REQUISITOS DEL PROBLEMA:
Determine si las afirmaciones (a), (b) y (c) concuerdan con el texto sobre Chesterton como poeta. Responda sí o no en cada caso y cite literalmente las palabras del texto que lo deciden: (a) Chesterton debutó en la literatura en 1900 con dos volúmenes de poesía. (b) Barbagrís en escena reúne seis poemas. (c) El caballero indómito es una novela.

--- EXTRACTO DEL TEXTO ---

De Barbagrís a Lepanto; el Chesterton poeta

Aún cuando hoy no parezca posible, cuando en 1936 Chesterton murió, fueron numerosísimos los obituarios que aparecieron en la prensa recordándole, sobre todo, como un gran poeta. Esto, para el lector actual del genial escritor inglés, puede no parecer posible ya que su prosa, una de las mejores del siglo XX, fina y genial, se ha impuesto a su lírica. Sin embargo, cuando hablamos de Chesterton hay que recordar – y ése es el fin de este artículo – que estamos hablando de un gran poeta.

El año 1900 fue el año en el que Chesterton debutó en la literatura y lo hizo, precisamente, con dos volúmenes de poesía: Barbagrís en escena y El caballero indómito. La primera de las obras era una breve composición de cuatro poemas en los que se ponía de manifiesto el capricho métrico y rítmico de la lírica chestertoniana. En la segunda, el tono cambia y se alza memorable.

En El caballero indómito, un breve drama poético, pleno de caballerías, espadas y misterios, se encuentran algunos de los rasgos por los que hoy se recuerda con fervor al escritor inglés: la paradoja, el humor, la humildad y la capacidad de asombro.  Si hubiéramos de destacar alguna de las composiciones del libro destacaríamos dos: Por el bebé que no ha nacido y El Burro. El primero, por la fama alcanzada y el segundo, por tener un curioso vínculo con otro de los hitos más famosos de la obra de Chesterton: el Padre Brown. Y es que como éste, el burro del poema es un personaje que, en sus primeros compases de la lectura, desecharíamos todos por inútil pero que, sin embargo, a los pocos versos es tomado con fervor por el lector.

--- ENTRADAS PROPORCIONADAS ---

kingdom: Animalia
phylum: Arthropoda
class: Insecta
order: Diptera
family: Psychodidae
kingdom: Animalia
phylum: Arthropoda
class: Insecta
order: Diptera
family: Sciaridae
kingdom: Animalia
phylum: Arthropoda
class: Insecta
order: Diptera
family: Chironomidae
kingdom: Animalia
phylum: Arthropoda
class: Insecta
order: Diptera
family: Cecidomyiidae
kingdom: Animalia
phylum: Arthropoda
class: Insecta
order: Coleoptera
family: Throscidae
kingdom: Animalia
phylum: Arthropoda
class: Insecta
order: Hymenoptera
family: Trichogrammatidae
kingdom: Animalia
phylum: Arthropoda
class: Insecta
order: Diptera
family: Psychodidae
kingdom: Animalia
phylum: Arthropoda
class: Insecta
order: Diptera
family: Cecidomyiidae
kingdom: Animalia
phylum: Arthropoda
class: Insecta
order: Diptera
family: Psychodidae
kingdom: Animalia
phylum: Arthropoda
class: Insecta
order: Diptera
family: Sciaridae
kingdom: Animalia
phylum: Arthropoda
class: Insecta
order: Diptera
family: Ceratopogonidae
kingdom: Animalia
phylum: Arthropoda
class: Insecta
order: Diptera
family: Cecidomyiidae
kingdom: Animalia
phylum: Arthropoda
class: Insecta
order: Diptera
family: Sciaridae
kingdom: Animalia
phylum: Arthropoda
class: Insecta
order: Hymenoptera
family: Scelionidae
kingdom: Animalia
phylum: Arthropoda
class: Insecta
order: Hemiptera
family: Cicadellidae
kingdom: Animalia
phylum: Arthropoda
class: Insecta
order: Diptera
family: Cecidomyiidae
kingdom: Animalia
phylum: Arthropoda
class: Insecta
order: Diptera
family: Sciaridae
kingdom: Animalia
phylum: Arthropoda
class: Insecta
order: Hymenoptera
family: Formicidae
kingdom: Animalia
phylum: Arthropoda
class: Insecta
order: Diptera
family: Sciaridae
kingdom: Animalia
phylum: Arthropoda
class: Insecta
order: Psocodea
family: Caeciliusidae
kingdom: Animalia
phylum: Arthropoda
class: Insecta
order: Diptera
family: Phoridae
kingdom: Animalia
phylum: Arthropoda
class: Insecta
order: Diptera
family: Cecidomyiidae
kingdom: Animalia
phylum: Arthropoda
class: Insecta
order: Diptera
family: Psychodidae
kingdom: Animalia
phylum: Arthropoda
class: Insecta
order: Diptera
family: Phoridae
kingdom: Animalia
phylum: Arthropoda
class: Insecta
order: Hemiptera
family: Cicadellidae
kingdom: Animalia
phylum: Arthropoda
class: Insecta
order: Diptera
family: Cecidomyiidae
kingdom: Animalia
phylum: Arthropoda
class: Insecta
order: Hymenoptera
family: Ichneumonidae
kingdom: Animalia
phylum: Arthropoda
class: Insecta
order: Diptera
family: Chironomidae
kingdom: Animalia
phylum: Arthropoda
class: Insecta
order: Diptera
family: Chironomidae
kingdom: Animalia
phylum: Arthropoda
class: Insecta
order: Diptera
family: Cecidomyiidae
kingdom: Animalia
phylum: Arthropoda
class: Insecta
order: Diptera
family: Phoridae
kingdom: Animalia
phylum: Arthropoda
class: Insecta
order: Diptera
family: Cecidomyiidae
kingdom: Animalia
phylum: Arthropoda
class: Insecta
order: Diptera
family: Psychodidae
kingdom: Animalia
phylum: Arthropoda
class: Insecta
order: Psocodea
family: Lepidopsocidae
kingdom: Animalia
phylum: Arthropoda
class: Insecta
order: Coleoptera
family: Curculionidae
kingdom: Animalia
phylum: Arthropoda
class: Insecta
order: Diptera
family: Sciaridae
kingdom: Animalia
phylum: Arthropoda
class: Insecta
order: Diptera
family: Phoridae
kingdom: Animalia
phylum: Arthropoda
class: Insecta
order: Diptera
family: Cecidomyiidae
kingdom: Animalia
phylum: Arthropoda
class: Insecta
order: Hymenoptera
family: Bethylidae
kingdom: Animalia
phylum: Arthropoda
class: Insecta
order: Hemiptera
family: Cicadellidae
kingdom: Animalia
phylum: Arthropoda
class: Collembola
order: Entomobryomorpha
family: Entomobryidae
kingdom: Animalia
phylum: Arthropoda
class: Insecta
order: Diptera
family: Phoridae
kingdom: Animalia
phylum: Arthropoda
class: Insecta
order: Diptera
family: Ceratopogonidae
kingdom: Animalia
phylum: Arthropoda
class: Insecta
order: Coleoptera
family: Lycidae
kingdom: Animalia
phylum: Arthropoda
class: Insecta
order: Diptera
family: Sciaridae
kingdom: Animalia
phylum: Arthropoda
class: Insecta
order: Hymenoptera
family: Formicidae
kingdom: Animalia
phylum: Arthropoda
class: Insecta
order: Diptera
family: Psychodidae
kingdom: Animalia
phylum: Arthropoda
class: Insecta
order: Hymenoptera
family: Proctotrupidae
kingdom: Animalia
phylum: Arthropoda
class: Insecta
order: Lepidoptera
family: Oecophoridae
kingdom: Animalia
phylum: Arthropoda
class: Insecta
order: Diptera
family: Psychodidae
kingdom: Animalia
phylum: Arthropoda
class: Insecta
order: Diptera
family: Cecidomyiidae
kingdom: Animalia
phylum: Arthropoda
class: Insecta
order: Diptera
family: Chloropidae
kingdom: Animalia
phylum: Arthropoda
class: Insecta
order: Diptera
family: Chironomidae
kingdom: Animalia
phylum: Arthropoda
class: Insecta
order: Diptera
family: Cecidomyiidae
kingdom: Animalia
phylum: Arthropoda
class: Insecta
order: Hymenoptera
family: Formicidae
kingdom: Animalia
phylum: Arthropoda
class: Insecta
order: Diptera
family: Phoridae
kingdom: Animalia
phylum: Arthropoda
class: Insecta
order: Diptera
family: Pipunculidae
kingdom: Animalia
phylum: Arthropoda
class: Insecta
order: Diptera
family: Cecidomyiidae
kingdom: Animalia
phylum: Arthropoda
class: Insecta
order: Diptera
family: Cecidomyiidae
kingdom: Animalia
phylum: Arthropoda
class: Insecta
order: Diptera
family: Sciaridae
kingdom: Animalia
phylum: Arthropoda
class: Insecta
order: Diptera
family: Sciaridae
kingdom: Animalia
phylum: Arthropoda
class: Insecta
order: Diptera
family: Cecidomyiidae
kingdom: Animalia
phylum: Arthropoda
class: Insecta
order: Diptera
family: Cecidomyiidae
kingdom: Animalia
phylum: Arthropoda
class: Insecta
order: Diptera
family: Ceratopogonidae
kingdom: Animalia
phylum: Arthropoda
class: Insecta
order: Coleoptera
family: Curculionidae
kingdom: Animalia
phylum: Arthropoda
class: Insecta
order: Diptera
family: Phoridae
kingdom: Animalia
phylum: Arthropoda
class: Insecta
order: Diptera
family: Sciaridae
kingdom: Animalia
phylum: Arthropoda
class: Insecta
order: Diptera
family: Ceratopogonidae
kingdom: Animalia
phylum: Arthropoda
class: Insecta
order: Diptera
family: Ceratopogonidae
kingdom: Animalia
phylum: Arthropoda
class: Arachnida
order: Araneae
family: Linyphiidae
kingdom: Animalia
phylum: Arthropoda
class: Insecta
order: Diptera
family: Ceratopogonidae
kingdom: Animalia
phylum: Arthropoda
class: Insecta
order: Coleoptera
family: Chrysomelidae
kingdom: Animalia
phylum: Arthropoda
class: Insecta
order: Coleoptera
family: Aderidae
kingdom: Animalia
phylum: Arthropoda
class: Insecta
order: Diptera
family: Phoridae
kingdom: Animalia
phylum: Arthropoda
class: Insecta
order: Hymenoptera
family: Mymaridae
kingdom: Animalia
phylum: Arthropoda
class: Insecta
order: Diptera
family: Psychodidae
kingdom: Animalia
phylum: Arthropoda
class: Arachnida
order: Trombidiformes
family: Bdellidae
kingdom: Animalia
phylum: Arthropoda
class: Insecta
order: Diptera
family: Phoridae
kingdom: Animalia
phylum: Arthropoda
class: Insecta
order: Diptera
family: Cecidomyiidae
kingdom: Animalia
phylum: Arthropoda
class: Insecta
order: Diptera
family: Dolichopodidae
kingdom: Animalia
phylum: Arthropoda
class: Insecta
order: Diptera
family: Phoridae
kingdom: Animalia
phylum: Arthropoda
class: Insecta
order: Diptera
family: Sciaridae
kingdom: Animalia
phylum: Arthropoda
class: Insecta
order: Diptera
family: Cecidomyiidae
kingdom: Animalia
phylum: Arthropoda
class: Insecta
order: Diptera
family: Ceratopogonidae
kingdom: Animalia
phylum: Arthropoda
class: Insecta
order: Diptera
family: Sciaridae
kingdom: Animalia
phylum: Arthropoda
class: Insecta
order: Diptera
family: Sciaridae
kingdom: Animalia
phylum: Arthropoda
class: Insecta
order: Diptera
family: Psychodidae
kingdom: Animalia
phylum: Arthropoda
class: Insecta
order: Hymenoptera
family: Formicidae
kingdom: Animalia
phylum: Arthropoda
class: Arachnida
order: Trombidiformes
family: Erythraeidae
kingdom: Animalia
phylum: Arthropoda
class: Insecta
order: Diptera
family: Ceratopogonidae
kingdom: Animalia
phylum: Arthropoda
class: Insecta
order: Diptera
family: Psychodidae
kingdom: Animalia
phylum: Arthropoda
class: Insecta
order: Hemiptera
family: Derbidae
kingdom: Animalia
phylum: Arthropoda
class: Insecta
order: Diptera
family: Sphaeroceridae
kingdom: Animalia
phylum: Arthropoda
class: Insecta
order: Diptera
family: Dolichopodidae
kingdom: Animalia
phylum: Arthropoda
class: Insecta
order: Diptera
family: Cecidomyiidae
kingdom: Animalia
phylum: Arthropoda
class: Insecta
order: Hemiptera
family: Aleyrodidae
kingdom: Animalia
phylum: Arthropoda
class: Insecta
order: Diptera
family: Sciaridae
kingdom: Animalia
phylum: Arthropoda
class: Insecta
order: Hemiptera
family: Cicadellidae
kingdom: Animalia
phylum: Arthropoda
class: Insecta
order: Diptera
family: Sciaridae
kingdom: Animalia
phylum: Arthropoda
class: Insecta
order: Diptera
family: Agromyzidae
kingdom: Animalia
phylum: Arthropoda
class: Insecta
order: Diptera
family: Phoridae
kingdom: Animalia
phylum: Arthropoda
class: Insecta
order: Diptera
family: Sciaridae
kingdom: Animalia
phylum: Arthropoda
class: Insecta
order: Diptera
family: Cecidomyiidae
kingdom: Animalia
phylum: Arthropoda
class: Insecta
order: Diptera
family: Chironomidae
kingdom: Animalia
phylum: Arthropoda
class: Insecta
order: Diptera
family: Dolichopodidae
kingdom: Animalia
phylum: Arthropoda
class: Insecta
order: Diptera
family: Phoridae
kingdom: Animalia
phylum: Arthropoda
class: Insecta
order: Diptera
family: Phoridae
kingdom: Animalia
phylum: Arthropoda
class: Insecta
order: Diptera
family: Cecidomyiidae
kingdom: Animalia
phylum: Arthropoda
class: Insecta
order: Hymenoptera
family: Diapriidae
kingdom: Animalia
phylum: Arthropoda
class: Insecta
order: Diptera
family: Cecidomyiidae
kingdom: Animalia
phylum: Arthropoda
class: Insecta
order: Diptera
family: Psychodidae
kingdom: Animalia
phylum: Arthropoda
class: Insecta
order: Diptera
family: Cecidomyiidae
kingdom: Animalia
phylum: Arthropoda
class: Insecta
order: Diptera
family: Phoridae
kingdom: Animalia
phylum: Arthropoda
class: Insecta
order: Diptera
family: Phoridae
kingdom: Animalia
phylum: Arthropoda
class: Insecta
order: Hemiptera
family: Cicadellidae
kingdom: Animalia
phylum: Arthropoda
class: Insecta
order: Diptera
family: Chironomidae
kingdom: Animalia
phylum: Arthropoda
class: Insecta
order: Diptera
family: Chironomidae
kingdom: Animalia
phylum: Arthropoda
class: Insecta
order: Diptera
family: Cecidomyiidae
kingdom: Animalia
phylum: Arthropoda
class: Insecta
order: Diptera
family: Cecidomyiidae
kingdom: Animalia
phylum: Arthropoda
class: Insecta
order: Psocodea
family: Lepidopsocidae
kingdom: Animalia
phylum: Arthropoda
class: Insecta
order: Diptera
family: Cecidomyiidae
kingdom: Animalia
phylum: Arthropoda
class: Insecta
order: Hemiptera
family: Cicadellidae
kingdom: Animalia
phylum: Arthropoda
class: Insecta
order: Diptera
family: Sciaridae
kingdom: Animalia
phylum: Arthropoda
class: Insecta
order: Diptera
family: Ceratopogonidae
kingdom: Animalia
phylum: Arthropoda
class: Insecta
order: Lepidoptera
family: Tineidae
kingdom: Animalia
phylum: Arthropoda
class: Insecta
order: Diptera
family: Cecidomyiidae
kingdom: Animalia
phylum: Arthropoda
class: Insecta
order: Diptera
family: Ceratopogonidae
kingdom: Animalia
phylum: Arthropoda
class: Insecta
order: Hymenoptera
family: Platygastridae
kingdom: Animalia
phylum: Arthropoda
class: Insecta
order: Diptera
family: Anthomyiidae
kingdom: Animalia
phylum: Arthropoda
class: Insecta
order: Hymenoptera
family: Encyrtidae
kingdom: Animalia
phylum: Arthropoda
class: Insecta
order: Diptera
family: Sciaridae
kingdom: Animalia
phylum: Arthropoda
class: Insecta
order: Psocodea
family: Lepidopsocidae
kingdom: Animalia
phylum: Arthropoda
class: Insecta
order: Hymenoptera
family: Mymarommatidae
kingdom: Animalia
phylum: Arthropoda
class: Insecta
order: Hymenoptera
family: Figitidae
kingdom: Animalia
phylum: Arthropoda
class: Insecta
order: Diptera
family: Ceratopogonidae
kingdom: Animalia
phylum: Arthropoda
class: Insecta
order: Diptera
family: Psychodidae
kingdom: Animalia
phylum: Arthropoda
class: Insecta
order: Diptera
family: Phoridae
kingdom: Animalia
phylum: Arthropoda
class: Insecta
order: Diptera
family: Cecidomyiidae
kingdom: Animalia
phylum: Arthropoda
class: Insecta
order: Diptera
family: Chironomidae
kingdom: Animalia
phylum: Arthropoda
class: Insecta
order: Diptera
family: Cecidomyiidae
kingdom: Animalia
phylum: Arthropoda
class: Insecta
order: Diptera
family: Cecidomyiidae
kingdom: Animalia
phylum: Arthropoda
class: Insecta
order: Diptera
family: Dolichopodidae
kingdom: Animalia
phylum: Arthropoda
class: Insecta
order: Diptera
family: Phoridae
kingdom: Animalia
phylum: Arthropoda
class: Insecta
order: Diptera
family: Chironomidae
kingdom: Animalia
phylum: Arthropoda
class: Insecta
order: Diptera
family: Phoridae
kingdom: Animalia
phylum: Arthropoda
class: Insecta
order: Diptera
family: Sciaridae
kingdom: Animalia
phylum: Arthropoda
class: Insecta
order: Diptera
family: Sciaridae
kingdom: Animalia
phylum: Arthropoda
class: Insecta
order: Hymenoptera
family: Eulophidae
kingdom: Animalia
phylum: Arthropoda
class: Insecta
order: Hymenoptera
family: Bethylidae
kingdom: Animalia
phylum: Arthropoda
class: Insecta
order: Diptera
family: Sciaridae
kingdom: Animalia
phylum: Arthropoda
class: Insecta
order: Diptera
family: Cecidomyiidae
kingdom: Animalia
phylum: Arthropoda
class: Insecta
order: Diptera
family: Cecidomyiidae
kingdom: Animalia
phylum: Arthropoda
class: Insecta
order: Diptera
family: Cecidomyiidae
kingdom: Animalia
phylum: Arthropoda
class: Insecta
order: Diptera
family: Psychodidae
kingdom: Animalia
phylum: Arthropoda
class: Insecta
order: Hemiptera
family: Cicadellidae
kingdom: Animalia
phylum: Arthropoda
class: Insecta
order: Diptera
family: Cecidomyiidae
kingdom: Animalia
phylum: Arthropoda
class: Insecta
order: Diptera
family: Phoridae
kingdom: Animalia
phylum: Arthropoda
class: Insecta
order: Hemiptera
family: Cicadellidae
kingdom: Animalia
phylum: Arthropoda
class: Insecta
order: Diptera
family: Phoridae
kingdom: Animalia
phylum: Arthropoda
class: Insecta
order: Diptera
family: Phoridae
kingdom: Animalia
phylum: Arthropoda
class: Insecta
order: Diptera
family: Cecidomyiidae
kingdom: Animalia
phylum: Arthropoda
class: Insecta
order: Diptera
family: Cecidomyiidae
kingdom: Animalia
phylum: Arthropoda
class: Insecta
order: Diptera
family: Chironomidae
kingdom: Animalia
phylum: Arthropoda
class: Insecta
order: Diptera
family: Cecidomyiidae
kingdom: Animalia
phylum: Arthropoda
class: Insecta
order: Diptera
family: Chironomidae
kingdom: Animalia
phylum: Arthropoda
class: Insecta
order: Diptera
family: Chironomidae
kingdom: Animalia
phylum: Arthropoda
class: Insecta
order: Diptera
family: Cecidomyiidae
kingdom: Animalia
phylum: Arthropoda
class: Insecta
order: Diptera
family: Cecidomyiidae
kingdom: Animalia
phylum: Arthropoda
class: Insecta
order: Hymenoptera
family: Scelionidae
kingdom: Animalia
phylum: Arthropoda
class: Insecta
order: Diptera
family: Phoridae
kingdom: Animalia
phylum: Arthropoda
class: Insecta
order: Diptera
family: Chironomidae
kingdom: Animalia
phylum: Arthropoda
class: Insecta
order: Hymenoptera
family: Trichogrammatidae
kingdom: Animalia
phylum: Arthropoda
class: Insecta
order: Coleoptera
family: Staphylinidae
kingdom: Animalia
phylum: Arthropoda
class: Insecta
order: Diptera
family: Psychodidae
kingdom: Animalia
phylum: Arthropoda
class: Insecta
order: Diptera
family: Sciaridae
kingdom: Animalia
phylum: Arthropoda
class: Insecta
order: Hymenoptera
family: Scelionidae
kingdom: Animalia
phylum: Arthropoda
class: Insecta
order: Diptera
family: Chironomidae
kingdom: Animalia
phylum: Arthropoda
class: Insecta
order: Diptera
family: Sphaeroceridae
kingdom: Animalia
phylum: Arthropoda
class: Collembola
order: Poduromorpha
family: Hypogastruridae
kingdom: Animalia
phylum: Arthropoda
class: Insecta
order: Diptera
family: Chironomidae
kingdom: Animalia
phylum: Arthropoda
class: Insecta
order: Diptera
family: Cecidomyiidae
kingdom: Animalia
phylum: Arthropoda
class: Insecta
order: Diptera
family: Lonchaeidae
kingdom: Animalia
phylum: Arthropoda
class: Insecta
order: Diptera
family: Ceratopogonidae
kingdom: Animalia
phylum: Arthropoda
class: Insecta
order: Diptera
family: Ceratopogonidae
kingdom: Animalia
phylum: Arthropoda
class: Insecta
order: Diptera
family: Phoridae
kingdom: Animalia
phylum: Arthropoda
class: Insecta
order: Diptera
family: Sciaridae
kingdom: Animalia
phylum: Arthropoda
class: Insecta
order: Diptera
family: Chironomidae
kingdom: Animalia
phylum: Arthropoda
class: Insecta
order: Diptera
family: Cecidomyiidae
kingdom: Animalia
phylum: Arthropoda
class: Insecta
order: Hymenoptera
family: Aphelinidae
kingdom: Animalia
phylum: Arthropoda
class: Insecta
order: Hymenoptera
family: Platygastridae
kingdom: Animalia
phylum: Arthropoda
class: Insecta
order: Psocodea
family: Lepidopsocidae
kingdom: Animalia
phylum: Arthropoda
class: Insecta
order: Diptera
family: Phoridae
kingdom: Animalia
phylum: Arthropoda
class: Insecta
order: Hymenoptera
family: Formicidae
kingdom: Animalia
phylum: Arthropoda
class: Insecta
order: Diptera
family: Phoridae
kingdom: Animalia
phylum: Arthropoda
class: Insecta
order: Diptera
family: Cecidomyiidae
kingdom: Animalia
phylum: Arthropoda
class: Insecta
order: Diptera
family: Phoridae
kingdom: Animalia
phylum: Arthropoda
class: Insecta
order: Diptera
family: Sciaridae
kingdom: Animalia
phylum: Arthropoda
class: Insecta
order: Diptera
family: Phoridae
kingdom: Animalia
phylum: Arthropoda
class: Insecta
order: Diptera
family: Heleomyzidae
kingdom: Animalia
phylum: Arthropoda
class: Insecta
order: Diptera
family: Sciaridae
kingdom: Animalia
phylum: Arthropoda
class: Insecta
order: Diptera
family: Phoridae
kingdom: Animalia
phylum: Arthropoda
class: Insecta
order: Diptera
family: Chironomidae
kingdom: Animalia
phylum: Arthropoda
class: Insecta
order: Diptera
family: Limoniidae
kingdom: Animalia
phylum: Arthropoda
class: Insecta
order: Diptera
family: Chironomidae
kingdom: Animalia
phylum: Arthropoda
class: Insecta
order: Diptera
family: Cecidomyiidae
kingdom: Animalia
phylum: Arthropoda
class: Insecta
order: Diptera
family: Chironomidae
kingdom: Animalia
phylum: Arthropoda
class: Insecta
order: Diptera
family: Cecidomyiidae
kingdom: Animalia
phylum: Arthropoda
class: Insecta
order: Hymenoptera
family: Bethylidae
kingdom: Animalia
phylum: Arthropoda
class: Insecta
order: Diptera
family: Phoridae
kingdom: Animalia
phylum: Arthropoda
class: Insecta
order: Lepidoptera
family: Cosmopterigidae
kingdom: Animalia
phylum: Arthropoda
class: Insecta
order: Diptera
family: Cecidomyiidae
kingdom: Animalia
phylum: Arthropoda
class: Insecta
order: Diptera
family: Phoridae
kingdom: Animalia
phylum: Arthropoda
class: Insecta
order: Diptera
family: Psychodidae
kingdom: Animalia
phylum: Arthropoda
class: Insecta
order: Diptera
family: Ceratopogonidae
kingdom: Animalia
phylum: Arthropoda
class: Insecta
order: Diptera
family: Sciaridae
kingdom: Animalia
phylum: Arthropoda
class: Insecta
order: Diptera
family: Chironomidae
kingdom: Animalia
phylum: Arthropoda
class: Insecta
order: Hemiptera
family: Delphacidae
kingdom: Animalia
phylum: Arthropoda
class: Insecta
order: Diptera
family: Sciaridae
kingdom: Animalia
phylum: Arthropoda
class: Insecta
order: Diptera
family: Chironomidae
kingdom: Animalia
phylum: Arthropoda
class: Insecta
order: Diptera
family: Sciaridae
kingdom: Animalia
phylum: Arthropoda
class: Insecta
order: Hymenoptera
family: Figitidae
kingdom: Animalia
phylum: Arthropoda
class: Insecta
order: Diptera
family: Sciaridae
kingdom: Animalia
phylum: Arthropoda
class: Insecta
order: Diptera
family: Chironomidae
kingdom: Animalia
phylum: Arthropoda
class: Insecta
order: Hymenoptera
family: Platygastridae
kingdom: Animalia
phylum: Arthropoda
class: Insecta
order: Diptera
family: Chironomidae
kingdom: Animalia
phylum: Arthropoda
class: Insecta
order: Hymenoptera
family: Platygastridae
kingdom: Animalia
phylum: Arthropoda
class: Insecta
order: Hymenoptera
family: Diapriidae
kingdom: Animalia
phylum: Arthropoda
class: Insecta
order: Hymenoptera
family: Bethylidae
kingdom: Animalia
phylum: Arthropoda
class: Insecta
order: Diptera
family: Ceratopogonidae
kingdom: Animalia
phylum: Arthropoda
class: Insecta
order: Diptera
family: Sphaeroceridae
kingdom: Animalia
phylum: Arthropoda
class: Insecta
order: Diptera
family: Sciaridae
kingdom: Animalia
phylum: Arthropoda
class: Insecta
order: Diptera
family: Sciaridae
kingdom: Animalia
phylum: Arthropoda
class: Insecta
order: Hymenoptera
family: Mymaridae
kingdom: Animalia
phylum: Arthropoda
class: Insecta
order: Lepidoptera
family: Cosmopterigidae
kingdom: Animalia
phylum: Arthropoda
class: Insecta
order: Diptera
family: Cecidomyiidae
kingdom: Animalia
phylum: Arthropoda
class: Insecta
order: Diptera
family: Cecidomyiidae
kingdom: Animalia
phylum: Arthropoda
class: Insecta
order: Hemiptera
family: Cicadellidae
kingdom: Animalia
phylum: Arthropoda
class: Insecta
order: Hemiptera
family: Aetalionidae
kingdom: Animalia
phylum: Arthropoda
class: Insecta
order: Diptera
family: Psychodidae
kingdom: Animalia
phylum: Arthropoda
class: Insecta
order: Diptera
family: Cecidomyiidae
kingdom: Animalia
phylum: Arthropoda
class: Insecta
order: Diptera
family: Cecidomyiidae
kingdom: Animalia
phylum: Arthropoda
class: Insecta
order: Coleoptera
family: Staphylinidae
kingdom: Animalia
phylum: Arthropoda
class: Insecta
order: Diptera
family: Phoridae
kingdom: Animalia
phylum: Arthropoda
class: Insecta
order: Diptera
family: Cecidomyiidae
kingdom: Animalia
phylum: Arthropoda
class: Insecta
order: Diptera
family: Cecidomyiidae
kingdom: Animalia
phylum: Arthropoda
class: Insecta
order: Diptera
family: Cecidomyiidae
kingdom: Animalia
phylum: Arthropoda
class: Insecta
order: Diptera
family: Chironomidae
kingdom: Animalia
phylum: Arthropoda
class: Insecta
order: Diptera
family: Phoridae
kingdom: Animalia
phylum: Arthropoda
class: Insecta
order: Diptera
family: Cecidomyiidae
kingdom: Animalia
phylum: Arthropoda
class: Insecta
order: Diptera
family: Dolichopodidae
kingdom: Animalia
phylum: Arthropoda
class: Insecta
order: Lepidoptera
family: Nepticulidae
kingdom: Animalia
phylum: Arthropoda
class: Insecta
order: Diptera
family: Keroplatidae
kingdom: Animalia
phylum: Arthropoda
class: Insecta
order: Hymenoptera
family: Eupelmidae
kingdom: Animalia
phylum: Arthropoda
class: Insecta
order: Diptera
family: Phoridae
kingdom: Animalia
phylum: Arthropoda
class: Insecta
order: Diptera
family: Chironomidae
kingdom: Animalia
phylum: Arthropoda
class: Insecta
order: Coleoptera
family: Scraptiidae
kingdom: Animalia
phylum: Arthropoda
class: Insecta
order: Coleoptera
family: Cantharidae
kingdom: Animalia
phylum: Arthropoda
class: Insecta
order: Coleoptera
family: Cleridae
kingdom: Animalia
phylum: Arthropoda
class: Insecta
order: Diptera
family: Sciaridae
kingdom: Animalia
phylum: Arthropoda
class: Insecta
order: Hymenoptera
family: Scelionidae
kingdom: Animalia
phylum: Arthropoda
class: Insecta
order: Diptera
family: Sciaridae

---

SOLUCIÓN DEL PROBLEMA:
(a) Sí: «El año 1900 fue el año en el que Chesterton debutó en la literatura y lo hizo, precisamente, con dos volúmenes de poesía».
(b) No: «una breve composición de cuatro poemas».
(c) No: «En El caballero indómito, un breve drama poético».